**Problem to solve:** Using the data below, work out how many lines contain the word "linejoin", then state that number without comment.

[[ Available data, beginning ]]

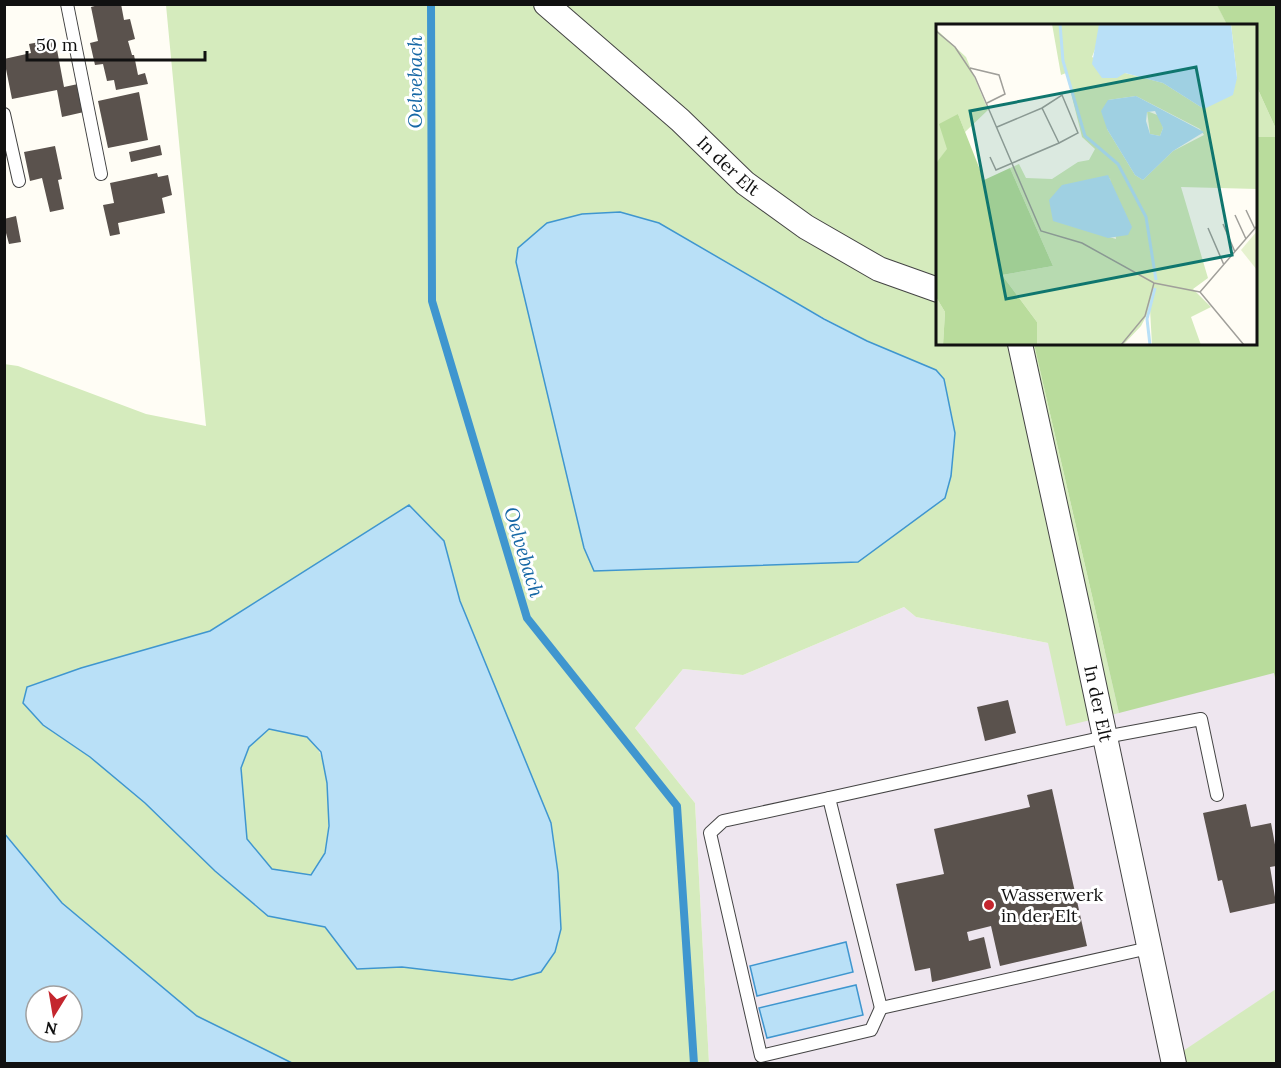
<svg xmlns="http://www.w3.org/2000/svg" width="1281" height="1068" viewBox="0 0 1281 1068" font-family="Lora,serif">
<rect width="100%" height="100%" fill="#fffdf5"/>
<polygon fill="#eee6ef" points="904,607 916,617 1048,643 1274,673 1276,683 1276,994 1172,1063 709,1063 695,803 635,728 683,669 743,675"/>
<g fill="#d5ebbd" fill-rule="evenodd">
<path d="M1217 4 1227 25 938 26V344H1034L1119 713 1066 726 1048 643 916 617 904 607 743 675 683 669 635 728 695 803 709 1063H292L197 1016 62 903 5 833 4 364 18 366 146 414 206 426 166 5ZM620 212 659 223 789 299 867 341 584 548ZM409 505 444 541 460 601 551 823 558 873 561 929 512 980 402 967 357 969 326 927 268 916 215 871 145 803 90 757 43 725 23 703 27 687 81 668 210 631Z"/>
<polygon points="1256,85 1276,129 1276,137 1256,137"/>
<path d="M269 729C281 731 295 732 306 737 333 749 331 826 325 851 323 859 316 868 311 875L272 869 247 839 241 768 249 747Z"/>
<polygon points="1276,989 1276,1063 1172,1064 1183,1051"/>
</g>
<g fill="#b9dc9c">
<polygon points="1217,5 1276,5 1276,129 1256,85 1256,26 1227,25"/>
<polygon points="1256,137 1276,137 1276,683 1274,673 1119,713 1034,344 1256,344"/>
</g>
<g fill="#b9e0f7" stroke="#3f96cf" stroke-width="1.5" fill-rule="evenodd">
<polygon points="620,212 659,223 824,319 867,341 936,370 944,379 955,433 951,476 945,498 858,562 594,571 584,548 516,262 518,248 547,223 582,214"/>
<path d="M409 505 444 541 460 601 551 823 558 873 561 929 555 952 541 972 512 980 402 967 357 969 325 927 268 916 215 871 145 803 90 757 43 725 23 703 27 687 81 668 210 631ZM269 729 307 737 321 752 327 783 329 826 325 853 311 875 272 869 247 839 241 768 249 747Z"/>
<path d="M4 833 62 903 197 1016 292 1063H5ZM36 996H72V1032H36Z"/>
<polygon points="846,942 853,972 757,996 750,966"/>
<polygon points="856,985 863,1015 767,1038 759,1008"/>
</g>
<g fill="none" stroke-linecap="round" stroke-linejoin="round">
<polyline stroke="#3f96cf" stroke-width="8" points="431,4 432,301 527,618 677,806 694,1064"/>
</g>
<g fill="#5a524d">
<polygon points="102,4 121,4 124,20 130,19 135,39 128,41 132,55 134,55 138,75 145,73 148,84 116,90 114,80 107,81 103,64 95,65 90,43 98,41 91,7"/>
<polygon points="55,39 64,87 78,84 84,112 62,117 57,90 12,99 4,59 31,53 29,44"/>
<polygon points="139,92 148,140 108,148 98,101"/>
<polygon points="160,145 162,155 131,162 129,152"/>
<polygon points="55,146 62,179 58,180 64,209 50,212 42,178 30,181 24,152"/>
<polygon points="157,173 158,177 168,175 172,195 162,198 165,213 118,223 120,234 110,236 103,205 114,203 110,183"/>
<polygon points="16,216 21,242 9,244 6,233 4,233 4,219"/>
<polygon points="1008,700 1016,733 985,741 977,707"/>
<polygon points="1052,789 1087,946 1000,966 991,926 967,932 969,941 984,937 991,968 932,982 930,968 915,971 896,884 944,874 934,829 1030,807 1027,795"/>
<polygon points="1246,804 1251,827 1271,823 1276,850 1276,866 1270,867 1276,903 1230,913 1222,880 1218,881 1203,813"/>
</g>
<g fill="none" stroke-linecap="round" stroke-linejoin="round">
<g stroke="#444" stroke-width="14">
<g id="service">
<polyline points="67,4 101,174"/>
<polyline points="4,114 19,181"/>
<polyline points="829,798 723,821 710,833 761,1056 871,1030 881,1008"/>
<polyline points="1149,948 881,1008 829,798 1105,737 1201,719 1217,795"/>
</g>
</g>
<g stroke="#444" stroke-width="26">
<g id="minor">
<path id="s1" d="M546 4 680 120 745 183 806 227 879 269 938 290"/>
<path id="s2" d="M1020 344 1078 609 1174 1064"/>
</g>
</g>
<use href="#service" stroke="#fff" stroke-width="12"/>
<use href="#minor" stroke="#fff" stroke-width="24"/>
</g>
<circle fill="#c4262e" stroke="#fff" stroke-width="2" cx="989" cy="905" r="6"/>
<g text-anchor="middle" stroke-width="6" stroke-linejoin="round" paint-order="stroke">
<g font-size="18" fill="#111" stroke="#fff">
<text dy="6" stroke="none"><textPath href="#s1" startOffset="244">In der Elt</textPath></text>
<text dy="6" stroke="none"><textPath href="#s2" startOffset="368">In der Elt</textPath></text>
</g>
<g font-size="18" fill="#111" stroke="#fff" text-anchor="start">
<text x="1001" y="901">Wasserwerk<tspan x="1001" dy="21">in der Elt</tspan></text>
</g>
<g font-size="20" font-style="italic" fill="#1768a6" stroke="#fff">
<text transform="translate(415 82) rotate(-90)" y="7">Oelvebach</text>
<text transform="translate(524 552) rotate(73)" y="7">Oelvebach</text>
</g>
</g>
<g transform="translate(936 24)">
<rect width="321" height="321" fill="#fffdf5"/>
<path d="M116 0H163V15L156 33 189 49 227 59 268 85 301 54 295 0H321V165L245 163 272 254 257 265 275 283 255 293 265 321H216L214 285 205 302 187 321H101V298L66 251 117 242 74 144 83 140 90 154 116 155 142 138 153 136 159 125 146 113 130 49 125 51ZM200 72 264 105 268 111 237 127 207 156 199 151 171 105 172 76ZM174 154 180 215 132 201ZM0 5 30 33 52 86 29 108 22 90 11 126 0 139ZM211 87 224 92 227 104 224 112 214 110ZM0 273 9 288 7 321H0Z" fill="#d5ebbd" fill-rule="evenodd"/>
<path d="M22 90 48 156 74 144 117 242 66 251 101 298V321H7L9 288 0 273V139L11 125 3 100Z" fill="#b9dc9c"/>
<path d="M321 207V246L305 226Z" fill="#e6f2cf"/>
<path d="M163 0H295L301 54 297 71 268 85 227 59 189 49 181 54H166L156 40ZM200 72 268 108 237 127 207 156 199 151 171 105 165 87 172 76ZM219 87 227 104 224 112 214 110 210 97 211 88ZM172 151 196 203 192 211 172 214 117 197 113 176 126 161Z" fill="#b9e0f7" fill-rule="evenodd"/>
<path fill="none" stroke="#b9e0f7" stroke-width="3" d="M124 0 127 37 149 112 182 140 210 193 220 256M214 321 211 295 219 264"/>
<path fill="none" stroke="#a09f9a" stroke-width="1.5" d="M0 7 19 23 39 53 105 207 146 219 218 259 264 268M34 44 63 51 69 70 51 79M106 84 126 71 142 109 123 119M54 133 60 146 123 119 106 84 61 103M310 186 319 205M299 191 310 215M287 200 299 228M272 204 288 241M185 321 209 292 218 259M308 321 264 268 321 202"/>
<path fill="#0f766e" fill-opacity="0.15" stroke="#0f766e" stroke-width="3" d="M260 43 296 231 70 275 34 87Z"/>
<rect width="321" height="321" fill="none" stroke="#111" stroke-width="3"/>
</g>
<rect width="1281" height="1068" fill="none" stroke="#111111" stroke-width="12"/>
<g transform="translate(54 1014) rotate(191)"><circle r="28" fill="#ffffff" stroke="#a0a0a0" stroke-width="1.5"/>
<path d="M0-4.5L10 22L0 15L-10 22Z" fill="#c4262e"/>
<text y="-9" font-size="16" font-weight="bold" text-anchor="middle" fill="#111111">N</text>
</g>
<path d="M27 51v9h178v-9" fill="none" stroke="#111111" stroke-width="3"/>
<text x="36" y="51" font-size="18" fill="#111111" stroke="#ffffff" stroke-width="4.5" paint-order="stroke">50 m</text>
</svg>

[[ Available data, end ]]
[[ Available data, beginning ]]

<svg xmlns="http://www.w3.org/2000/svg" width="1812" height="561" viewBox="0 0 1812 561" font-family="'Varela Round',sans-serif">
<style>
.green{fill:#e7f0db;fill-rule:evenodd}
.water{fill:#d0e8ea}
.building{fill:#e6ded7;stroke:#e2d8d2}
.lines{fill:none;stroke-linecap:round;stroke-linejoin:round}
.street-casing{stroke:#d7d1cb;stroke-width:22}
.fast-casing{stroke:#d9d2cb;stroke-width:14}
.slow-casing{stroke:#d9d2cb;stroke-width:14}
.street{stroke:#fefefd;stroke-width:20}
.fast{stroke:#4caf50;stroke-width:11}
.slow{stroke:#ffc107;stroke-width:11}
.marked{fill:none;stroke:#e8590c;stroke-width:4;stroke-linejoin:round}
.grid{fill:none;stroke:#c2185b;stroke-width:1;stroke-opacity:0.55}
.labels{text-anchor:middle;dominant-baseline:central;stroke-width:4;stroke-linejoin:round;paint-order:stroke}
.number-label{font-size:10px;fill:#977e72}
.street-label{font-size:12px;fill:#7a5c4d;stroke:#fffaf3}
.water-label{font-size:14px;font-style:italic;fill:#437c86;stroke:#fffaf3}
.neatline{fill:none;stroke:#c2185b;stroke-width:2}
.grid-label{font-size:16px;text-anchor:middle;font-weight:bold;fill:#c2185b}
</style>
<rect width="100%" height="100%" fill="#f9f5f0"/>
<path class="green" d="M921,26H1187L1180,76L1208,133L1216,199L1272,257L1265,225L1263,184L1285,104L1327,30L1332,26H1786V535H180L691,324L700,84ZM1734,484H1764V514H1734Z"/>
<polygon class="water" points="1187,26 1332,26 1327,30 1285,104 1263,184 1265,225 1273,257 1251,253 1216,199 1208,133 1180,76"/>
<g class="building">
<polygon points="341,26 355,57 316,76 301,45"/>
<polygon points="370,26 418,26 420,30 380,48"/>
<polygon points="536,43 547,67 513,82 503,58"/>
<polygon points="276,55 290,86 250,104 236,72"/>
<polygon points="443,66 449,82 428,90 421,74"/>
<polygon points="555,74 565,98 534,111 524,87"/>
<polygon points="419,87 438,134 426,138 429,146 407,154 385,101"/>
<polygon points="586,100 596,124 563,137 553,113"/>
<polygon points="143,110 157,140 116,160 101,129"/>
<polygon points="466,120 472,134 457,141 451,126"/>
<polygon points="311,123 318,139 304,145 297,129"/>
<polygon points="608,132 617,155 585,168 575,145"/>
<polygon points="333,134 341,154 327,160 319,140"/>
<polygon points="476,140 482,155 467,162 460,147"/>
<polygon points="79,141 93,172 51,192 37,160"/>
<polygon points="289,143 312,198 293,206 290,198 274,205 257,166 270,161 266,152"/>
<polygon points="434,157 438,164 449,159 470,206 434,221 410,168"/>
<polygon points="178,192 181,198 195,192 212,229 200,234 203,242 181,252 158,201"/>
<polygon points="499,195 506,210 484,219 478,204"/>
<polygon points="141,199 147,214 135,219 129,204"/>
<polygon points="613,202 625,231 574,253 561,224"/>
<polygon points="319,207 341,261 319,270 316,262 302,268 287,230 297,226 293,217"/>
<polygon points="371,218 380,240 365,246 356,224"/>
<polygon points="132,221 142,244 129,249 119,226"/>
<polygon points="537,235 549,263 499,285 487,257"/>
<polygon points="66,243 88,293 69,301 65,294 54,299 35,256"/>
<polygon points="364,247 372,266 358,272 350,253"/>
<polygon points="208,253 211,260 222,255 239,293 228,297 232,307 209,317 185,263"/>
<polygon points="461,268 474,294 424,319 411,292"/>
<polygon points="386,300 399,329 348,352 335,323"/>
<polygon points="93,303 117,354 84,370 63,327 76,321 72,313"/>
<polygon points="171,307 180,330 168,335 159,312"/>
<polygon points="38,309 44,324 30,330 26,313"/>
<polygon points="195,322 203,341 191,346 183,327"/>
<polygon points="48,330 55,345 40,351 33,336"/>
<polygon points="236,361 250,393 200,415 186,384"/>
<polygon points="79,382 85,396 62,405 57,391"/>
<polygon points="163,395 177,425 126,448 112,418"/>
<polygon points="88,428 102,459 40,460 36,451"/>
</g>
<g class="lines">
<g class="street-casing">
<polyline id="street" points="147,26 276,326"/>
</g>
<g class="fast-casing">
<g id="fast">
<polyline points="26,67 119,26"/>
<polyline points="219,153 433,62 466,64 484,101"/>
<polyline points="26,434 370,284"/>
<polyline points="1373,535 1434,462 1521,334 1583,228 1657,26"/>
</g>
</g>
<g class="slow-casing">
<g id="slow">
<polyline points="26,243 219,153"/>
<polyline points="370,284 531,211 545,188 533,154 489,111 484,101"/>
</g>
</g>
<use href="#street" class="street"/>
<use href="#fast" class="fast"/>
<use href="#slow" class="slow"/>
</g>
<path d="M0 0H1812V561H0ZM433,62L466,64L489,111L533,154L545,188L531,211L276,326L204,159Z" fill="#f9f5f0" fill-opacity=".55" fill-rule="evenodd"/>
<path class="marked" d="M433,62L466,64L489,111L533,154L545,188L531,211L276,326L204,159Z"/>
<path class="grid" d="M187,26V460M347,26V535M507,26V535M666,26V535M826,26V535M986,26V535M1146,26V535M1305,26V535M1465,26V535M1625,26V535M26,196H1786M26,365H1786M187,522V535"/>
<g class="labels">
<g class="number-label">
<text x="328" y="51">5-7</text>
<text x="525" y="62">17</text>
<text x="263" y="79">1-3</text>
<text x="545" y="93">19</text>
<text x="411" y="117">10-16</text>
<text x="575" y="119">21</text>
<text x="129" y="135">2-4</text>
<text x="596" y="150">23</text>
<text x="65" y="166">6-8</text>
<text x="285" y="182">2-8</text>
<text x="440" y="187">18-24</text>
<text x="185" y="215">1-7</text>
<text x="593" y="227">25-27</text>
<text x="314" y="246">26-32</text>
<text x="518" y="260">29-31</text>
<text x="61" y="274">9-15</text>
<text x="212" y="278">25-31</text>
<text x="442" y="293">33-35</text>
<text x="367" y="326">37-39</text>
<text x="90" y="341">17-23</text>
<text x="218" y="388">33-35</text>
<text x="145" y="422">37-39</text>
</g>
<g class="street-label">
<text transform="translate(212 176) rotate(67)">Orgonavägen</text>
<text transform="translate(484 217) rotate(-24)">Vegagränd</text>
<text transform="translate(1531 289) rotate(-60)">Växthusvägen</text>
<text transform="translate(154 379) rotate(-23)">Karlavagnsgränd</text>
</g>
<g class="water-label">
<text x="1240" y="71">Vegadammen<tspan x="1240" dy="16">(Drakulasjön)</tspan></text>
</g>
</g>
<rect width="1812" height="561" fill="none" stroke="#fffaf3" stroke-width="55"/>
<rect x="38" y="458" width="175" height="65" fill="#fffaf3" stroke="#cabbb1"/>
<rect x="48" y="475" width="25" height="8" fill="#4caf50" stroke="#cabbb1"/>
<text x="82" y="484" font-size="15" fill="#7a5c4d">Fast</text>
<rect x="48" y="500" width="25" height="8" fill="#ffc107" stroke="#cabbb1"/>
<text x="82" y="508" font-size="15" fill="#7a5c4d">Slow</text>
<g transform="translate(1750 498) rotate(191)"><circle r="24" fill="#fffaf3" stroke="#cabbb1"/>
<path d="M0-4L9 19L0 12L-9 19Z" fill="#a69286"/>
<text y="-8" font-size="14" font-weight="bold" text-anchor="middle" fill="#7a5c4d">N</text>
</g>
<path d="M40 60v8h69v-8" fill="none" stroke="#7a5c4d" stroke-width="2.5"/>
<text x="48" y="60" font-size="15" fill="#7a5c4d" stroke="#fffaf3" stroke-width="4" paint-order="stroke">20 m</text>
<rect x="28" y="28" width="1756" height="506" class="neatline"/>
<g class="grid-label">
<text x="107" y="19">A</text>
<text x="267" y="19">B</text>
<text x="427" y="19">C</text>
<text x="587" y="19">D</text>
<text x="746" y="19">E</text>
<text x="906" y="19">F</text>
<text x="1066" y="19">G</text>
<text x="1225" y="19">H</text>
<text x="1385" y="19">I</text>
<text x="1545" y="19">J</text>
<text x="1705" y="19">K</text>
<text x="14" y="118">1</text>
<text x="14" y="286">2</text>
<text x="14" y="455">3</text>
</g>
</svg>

[[ Available data, end ]]

**Answer box:** 6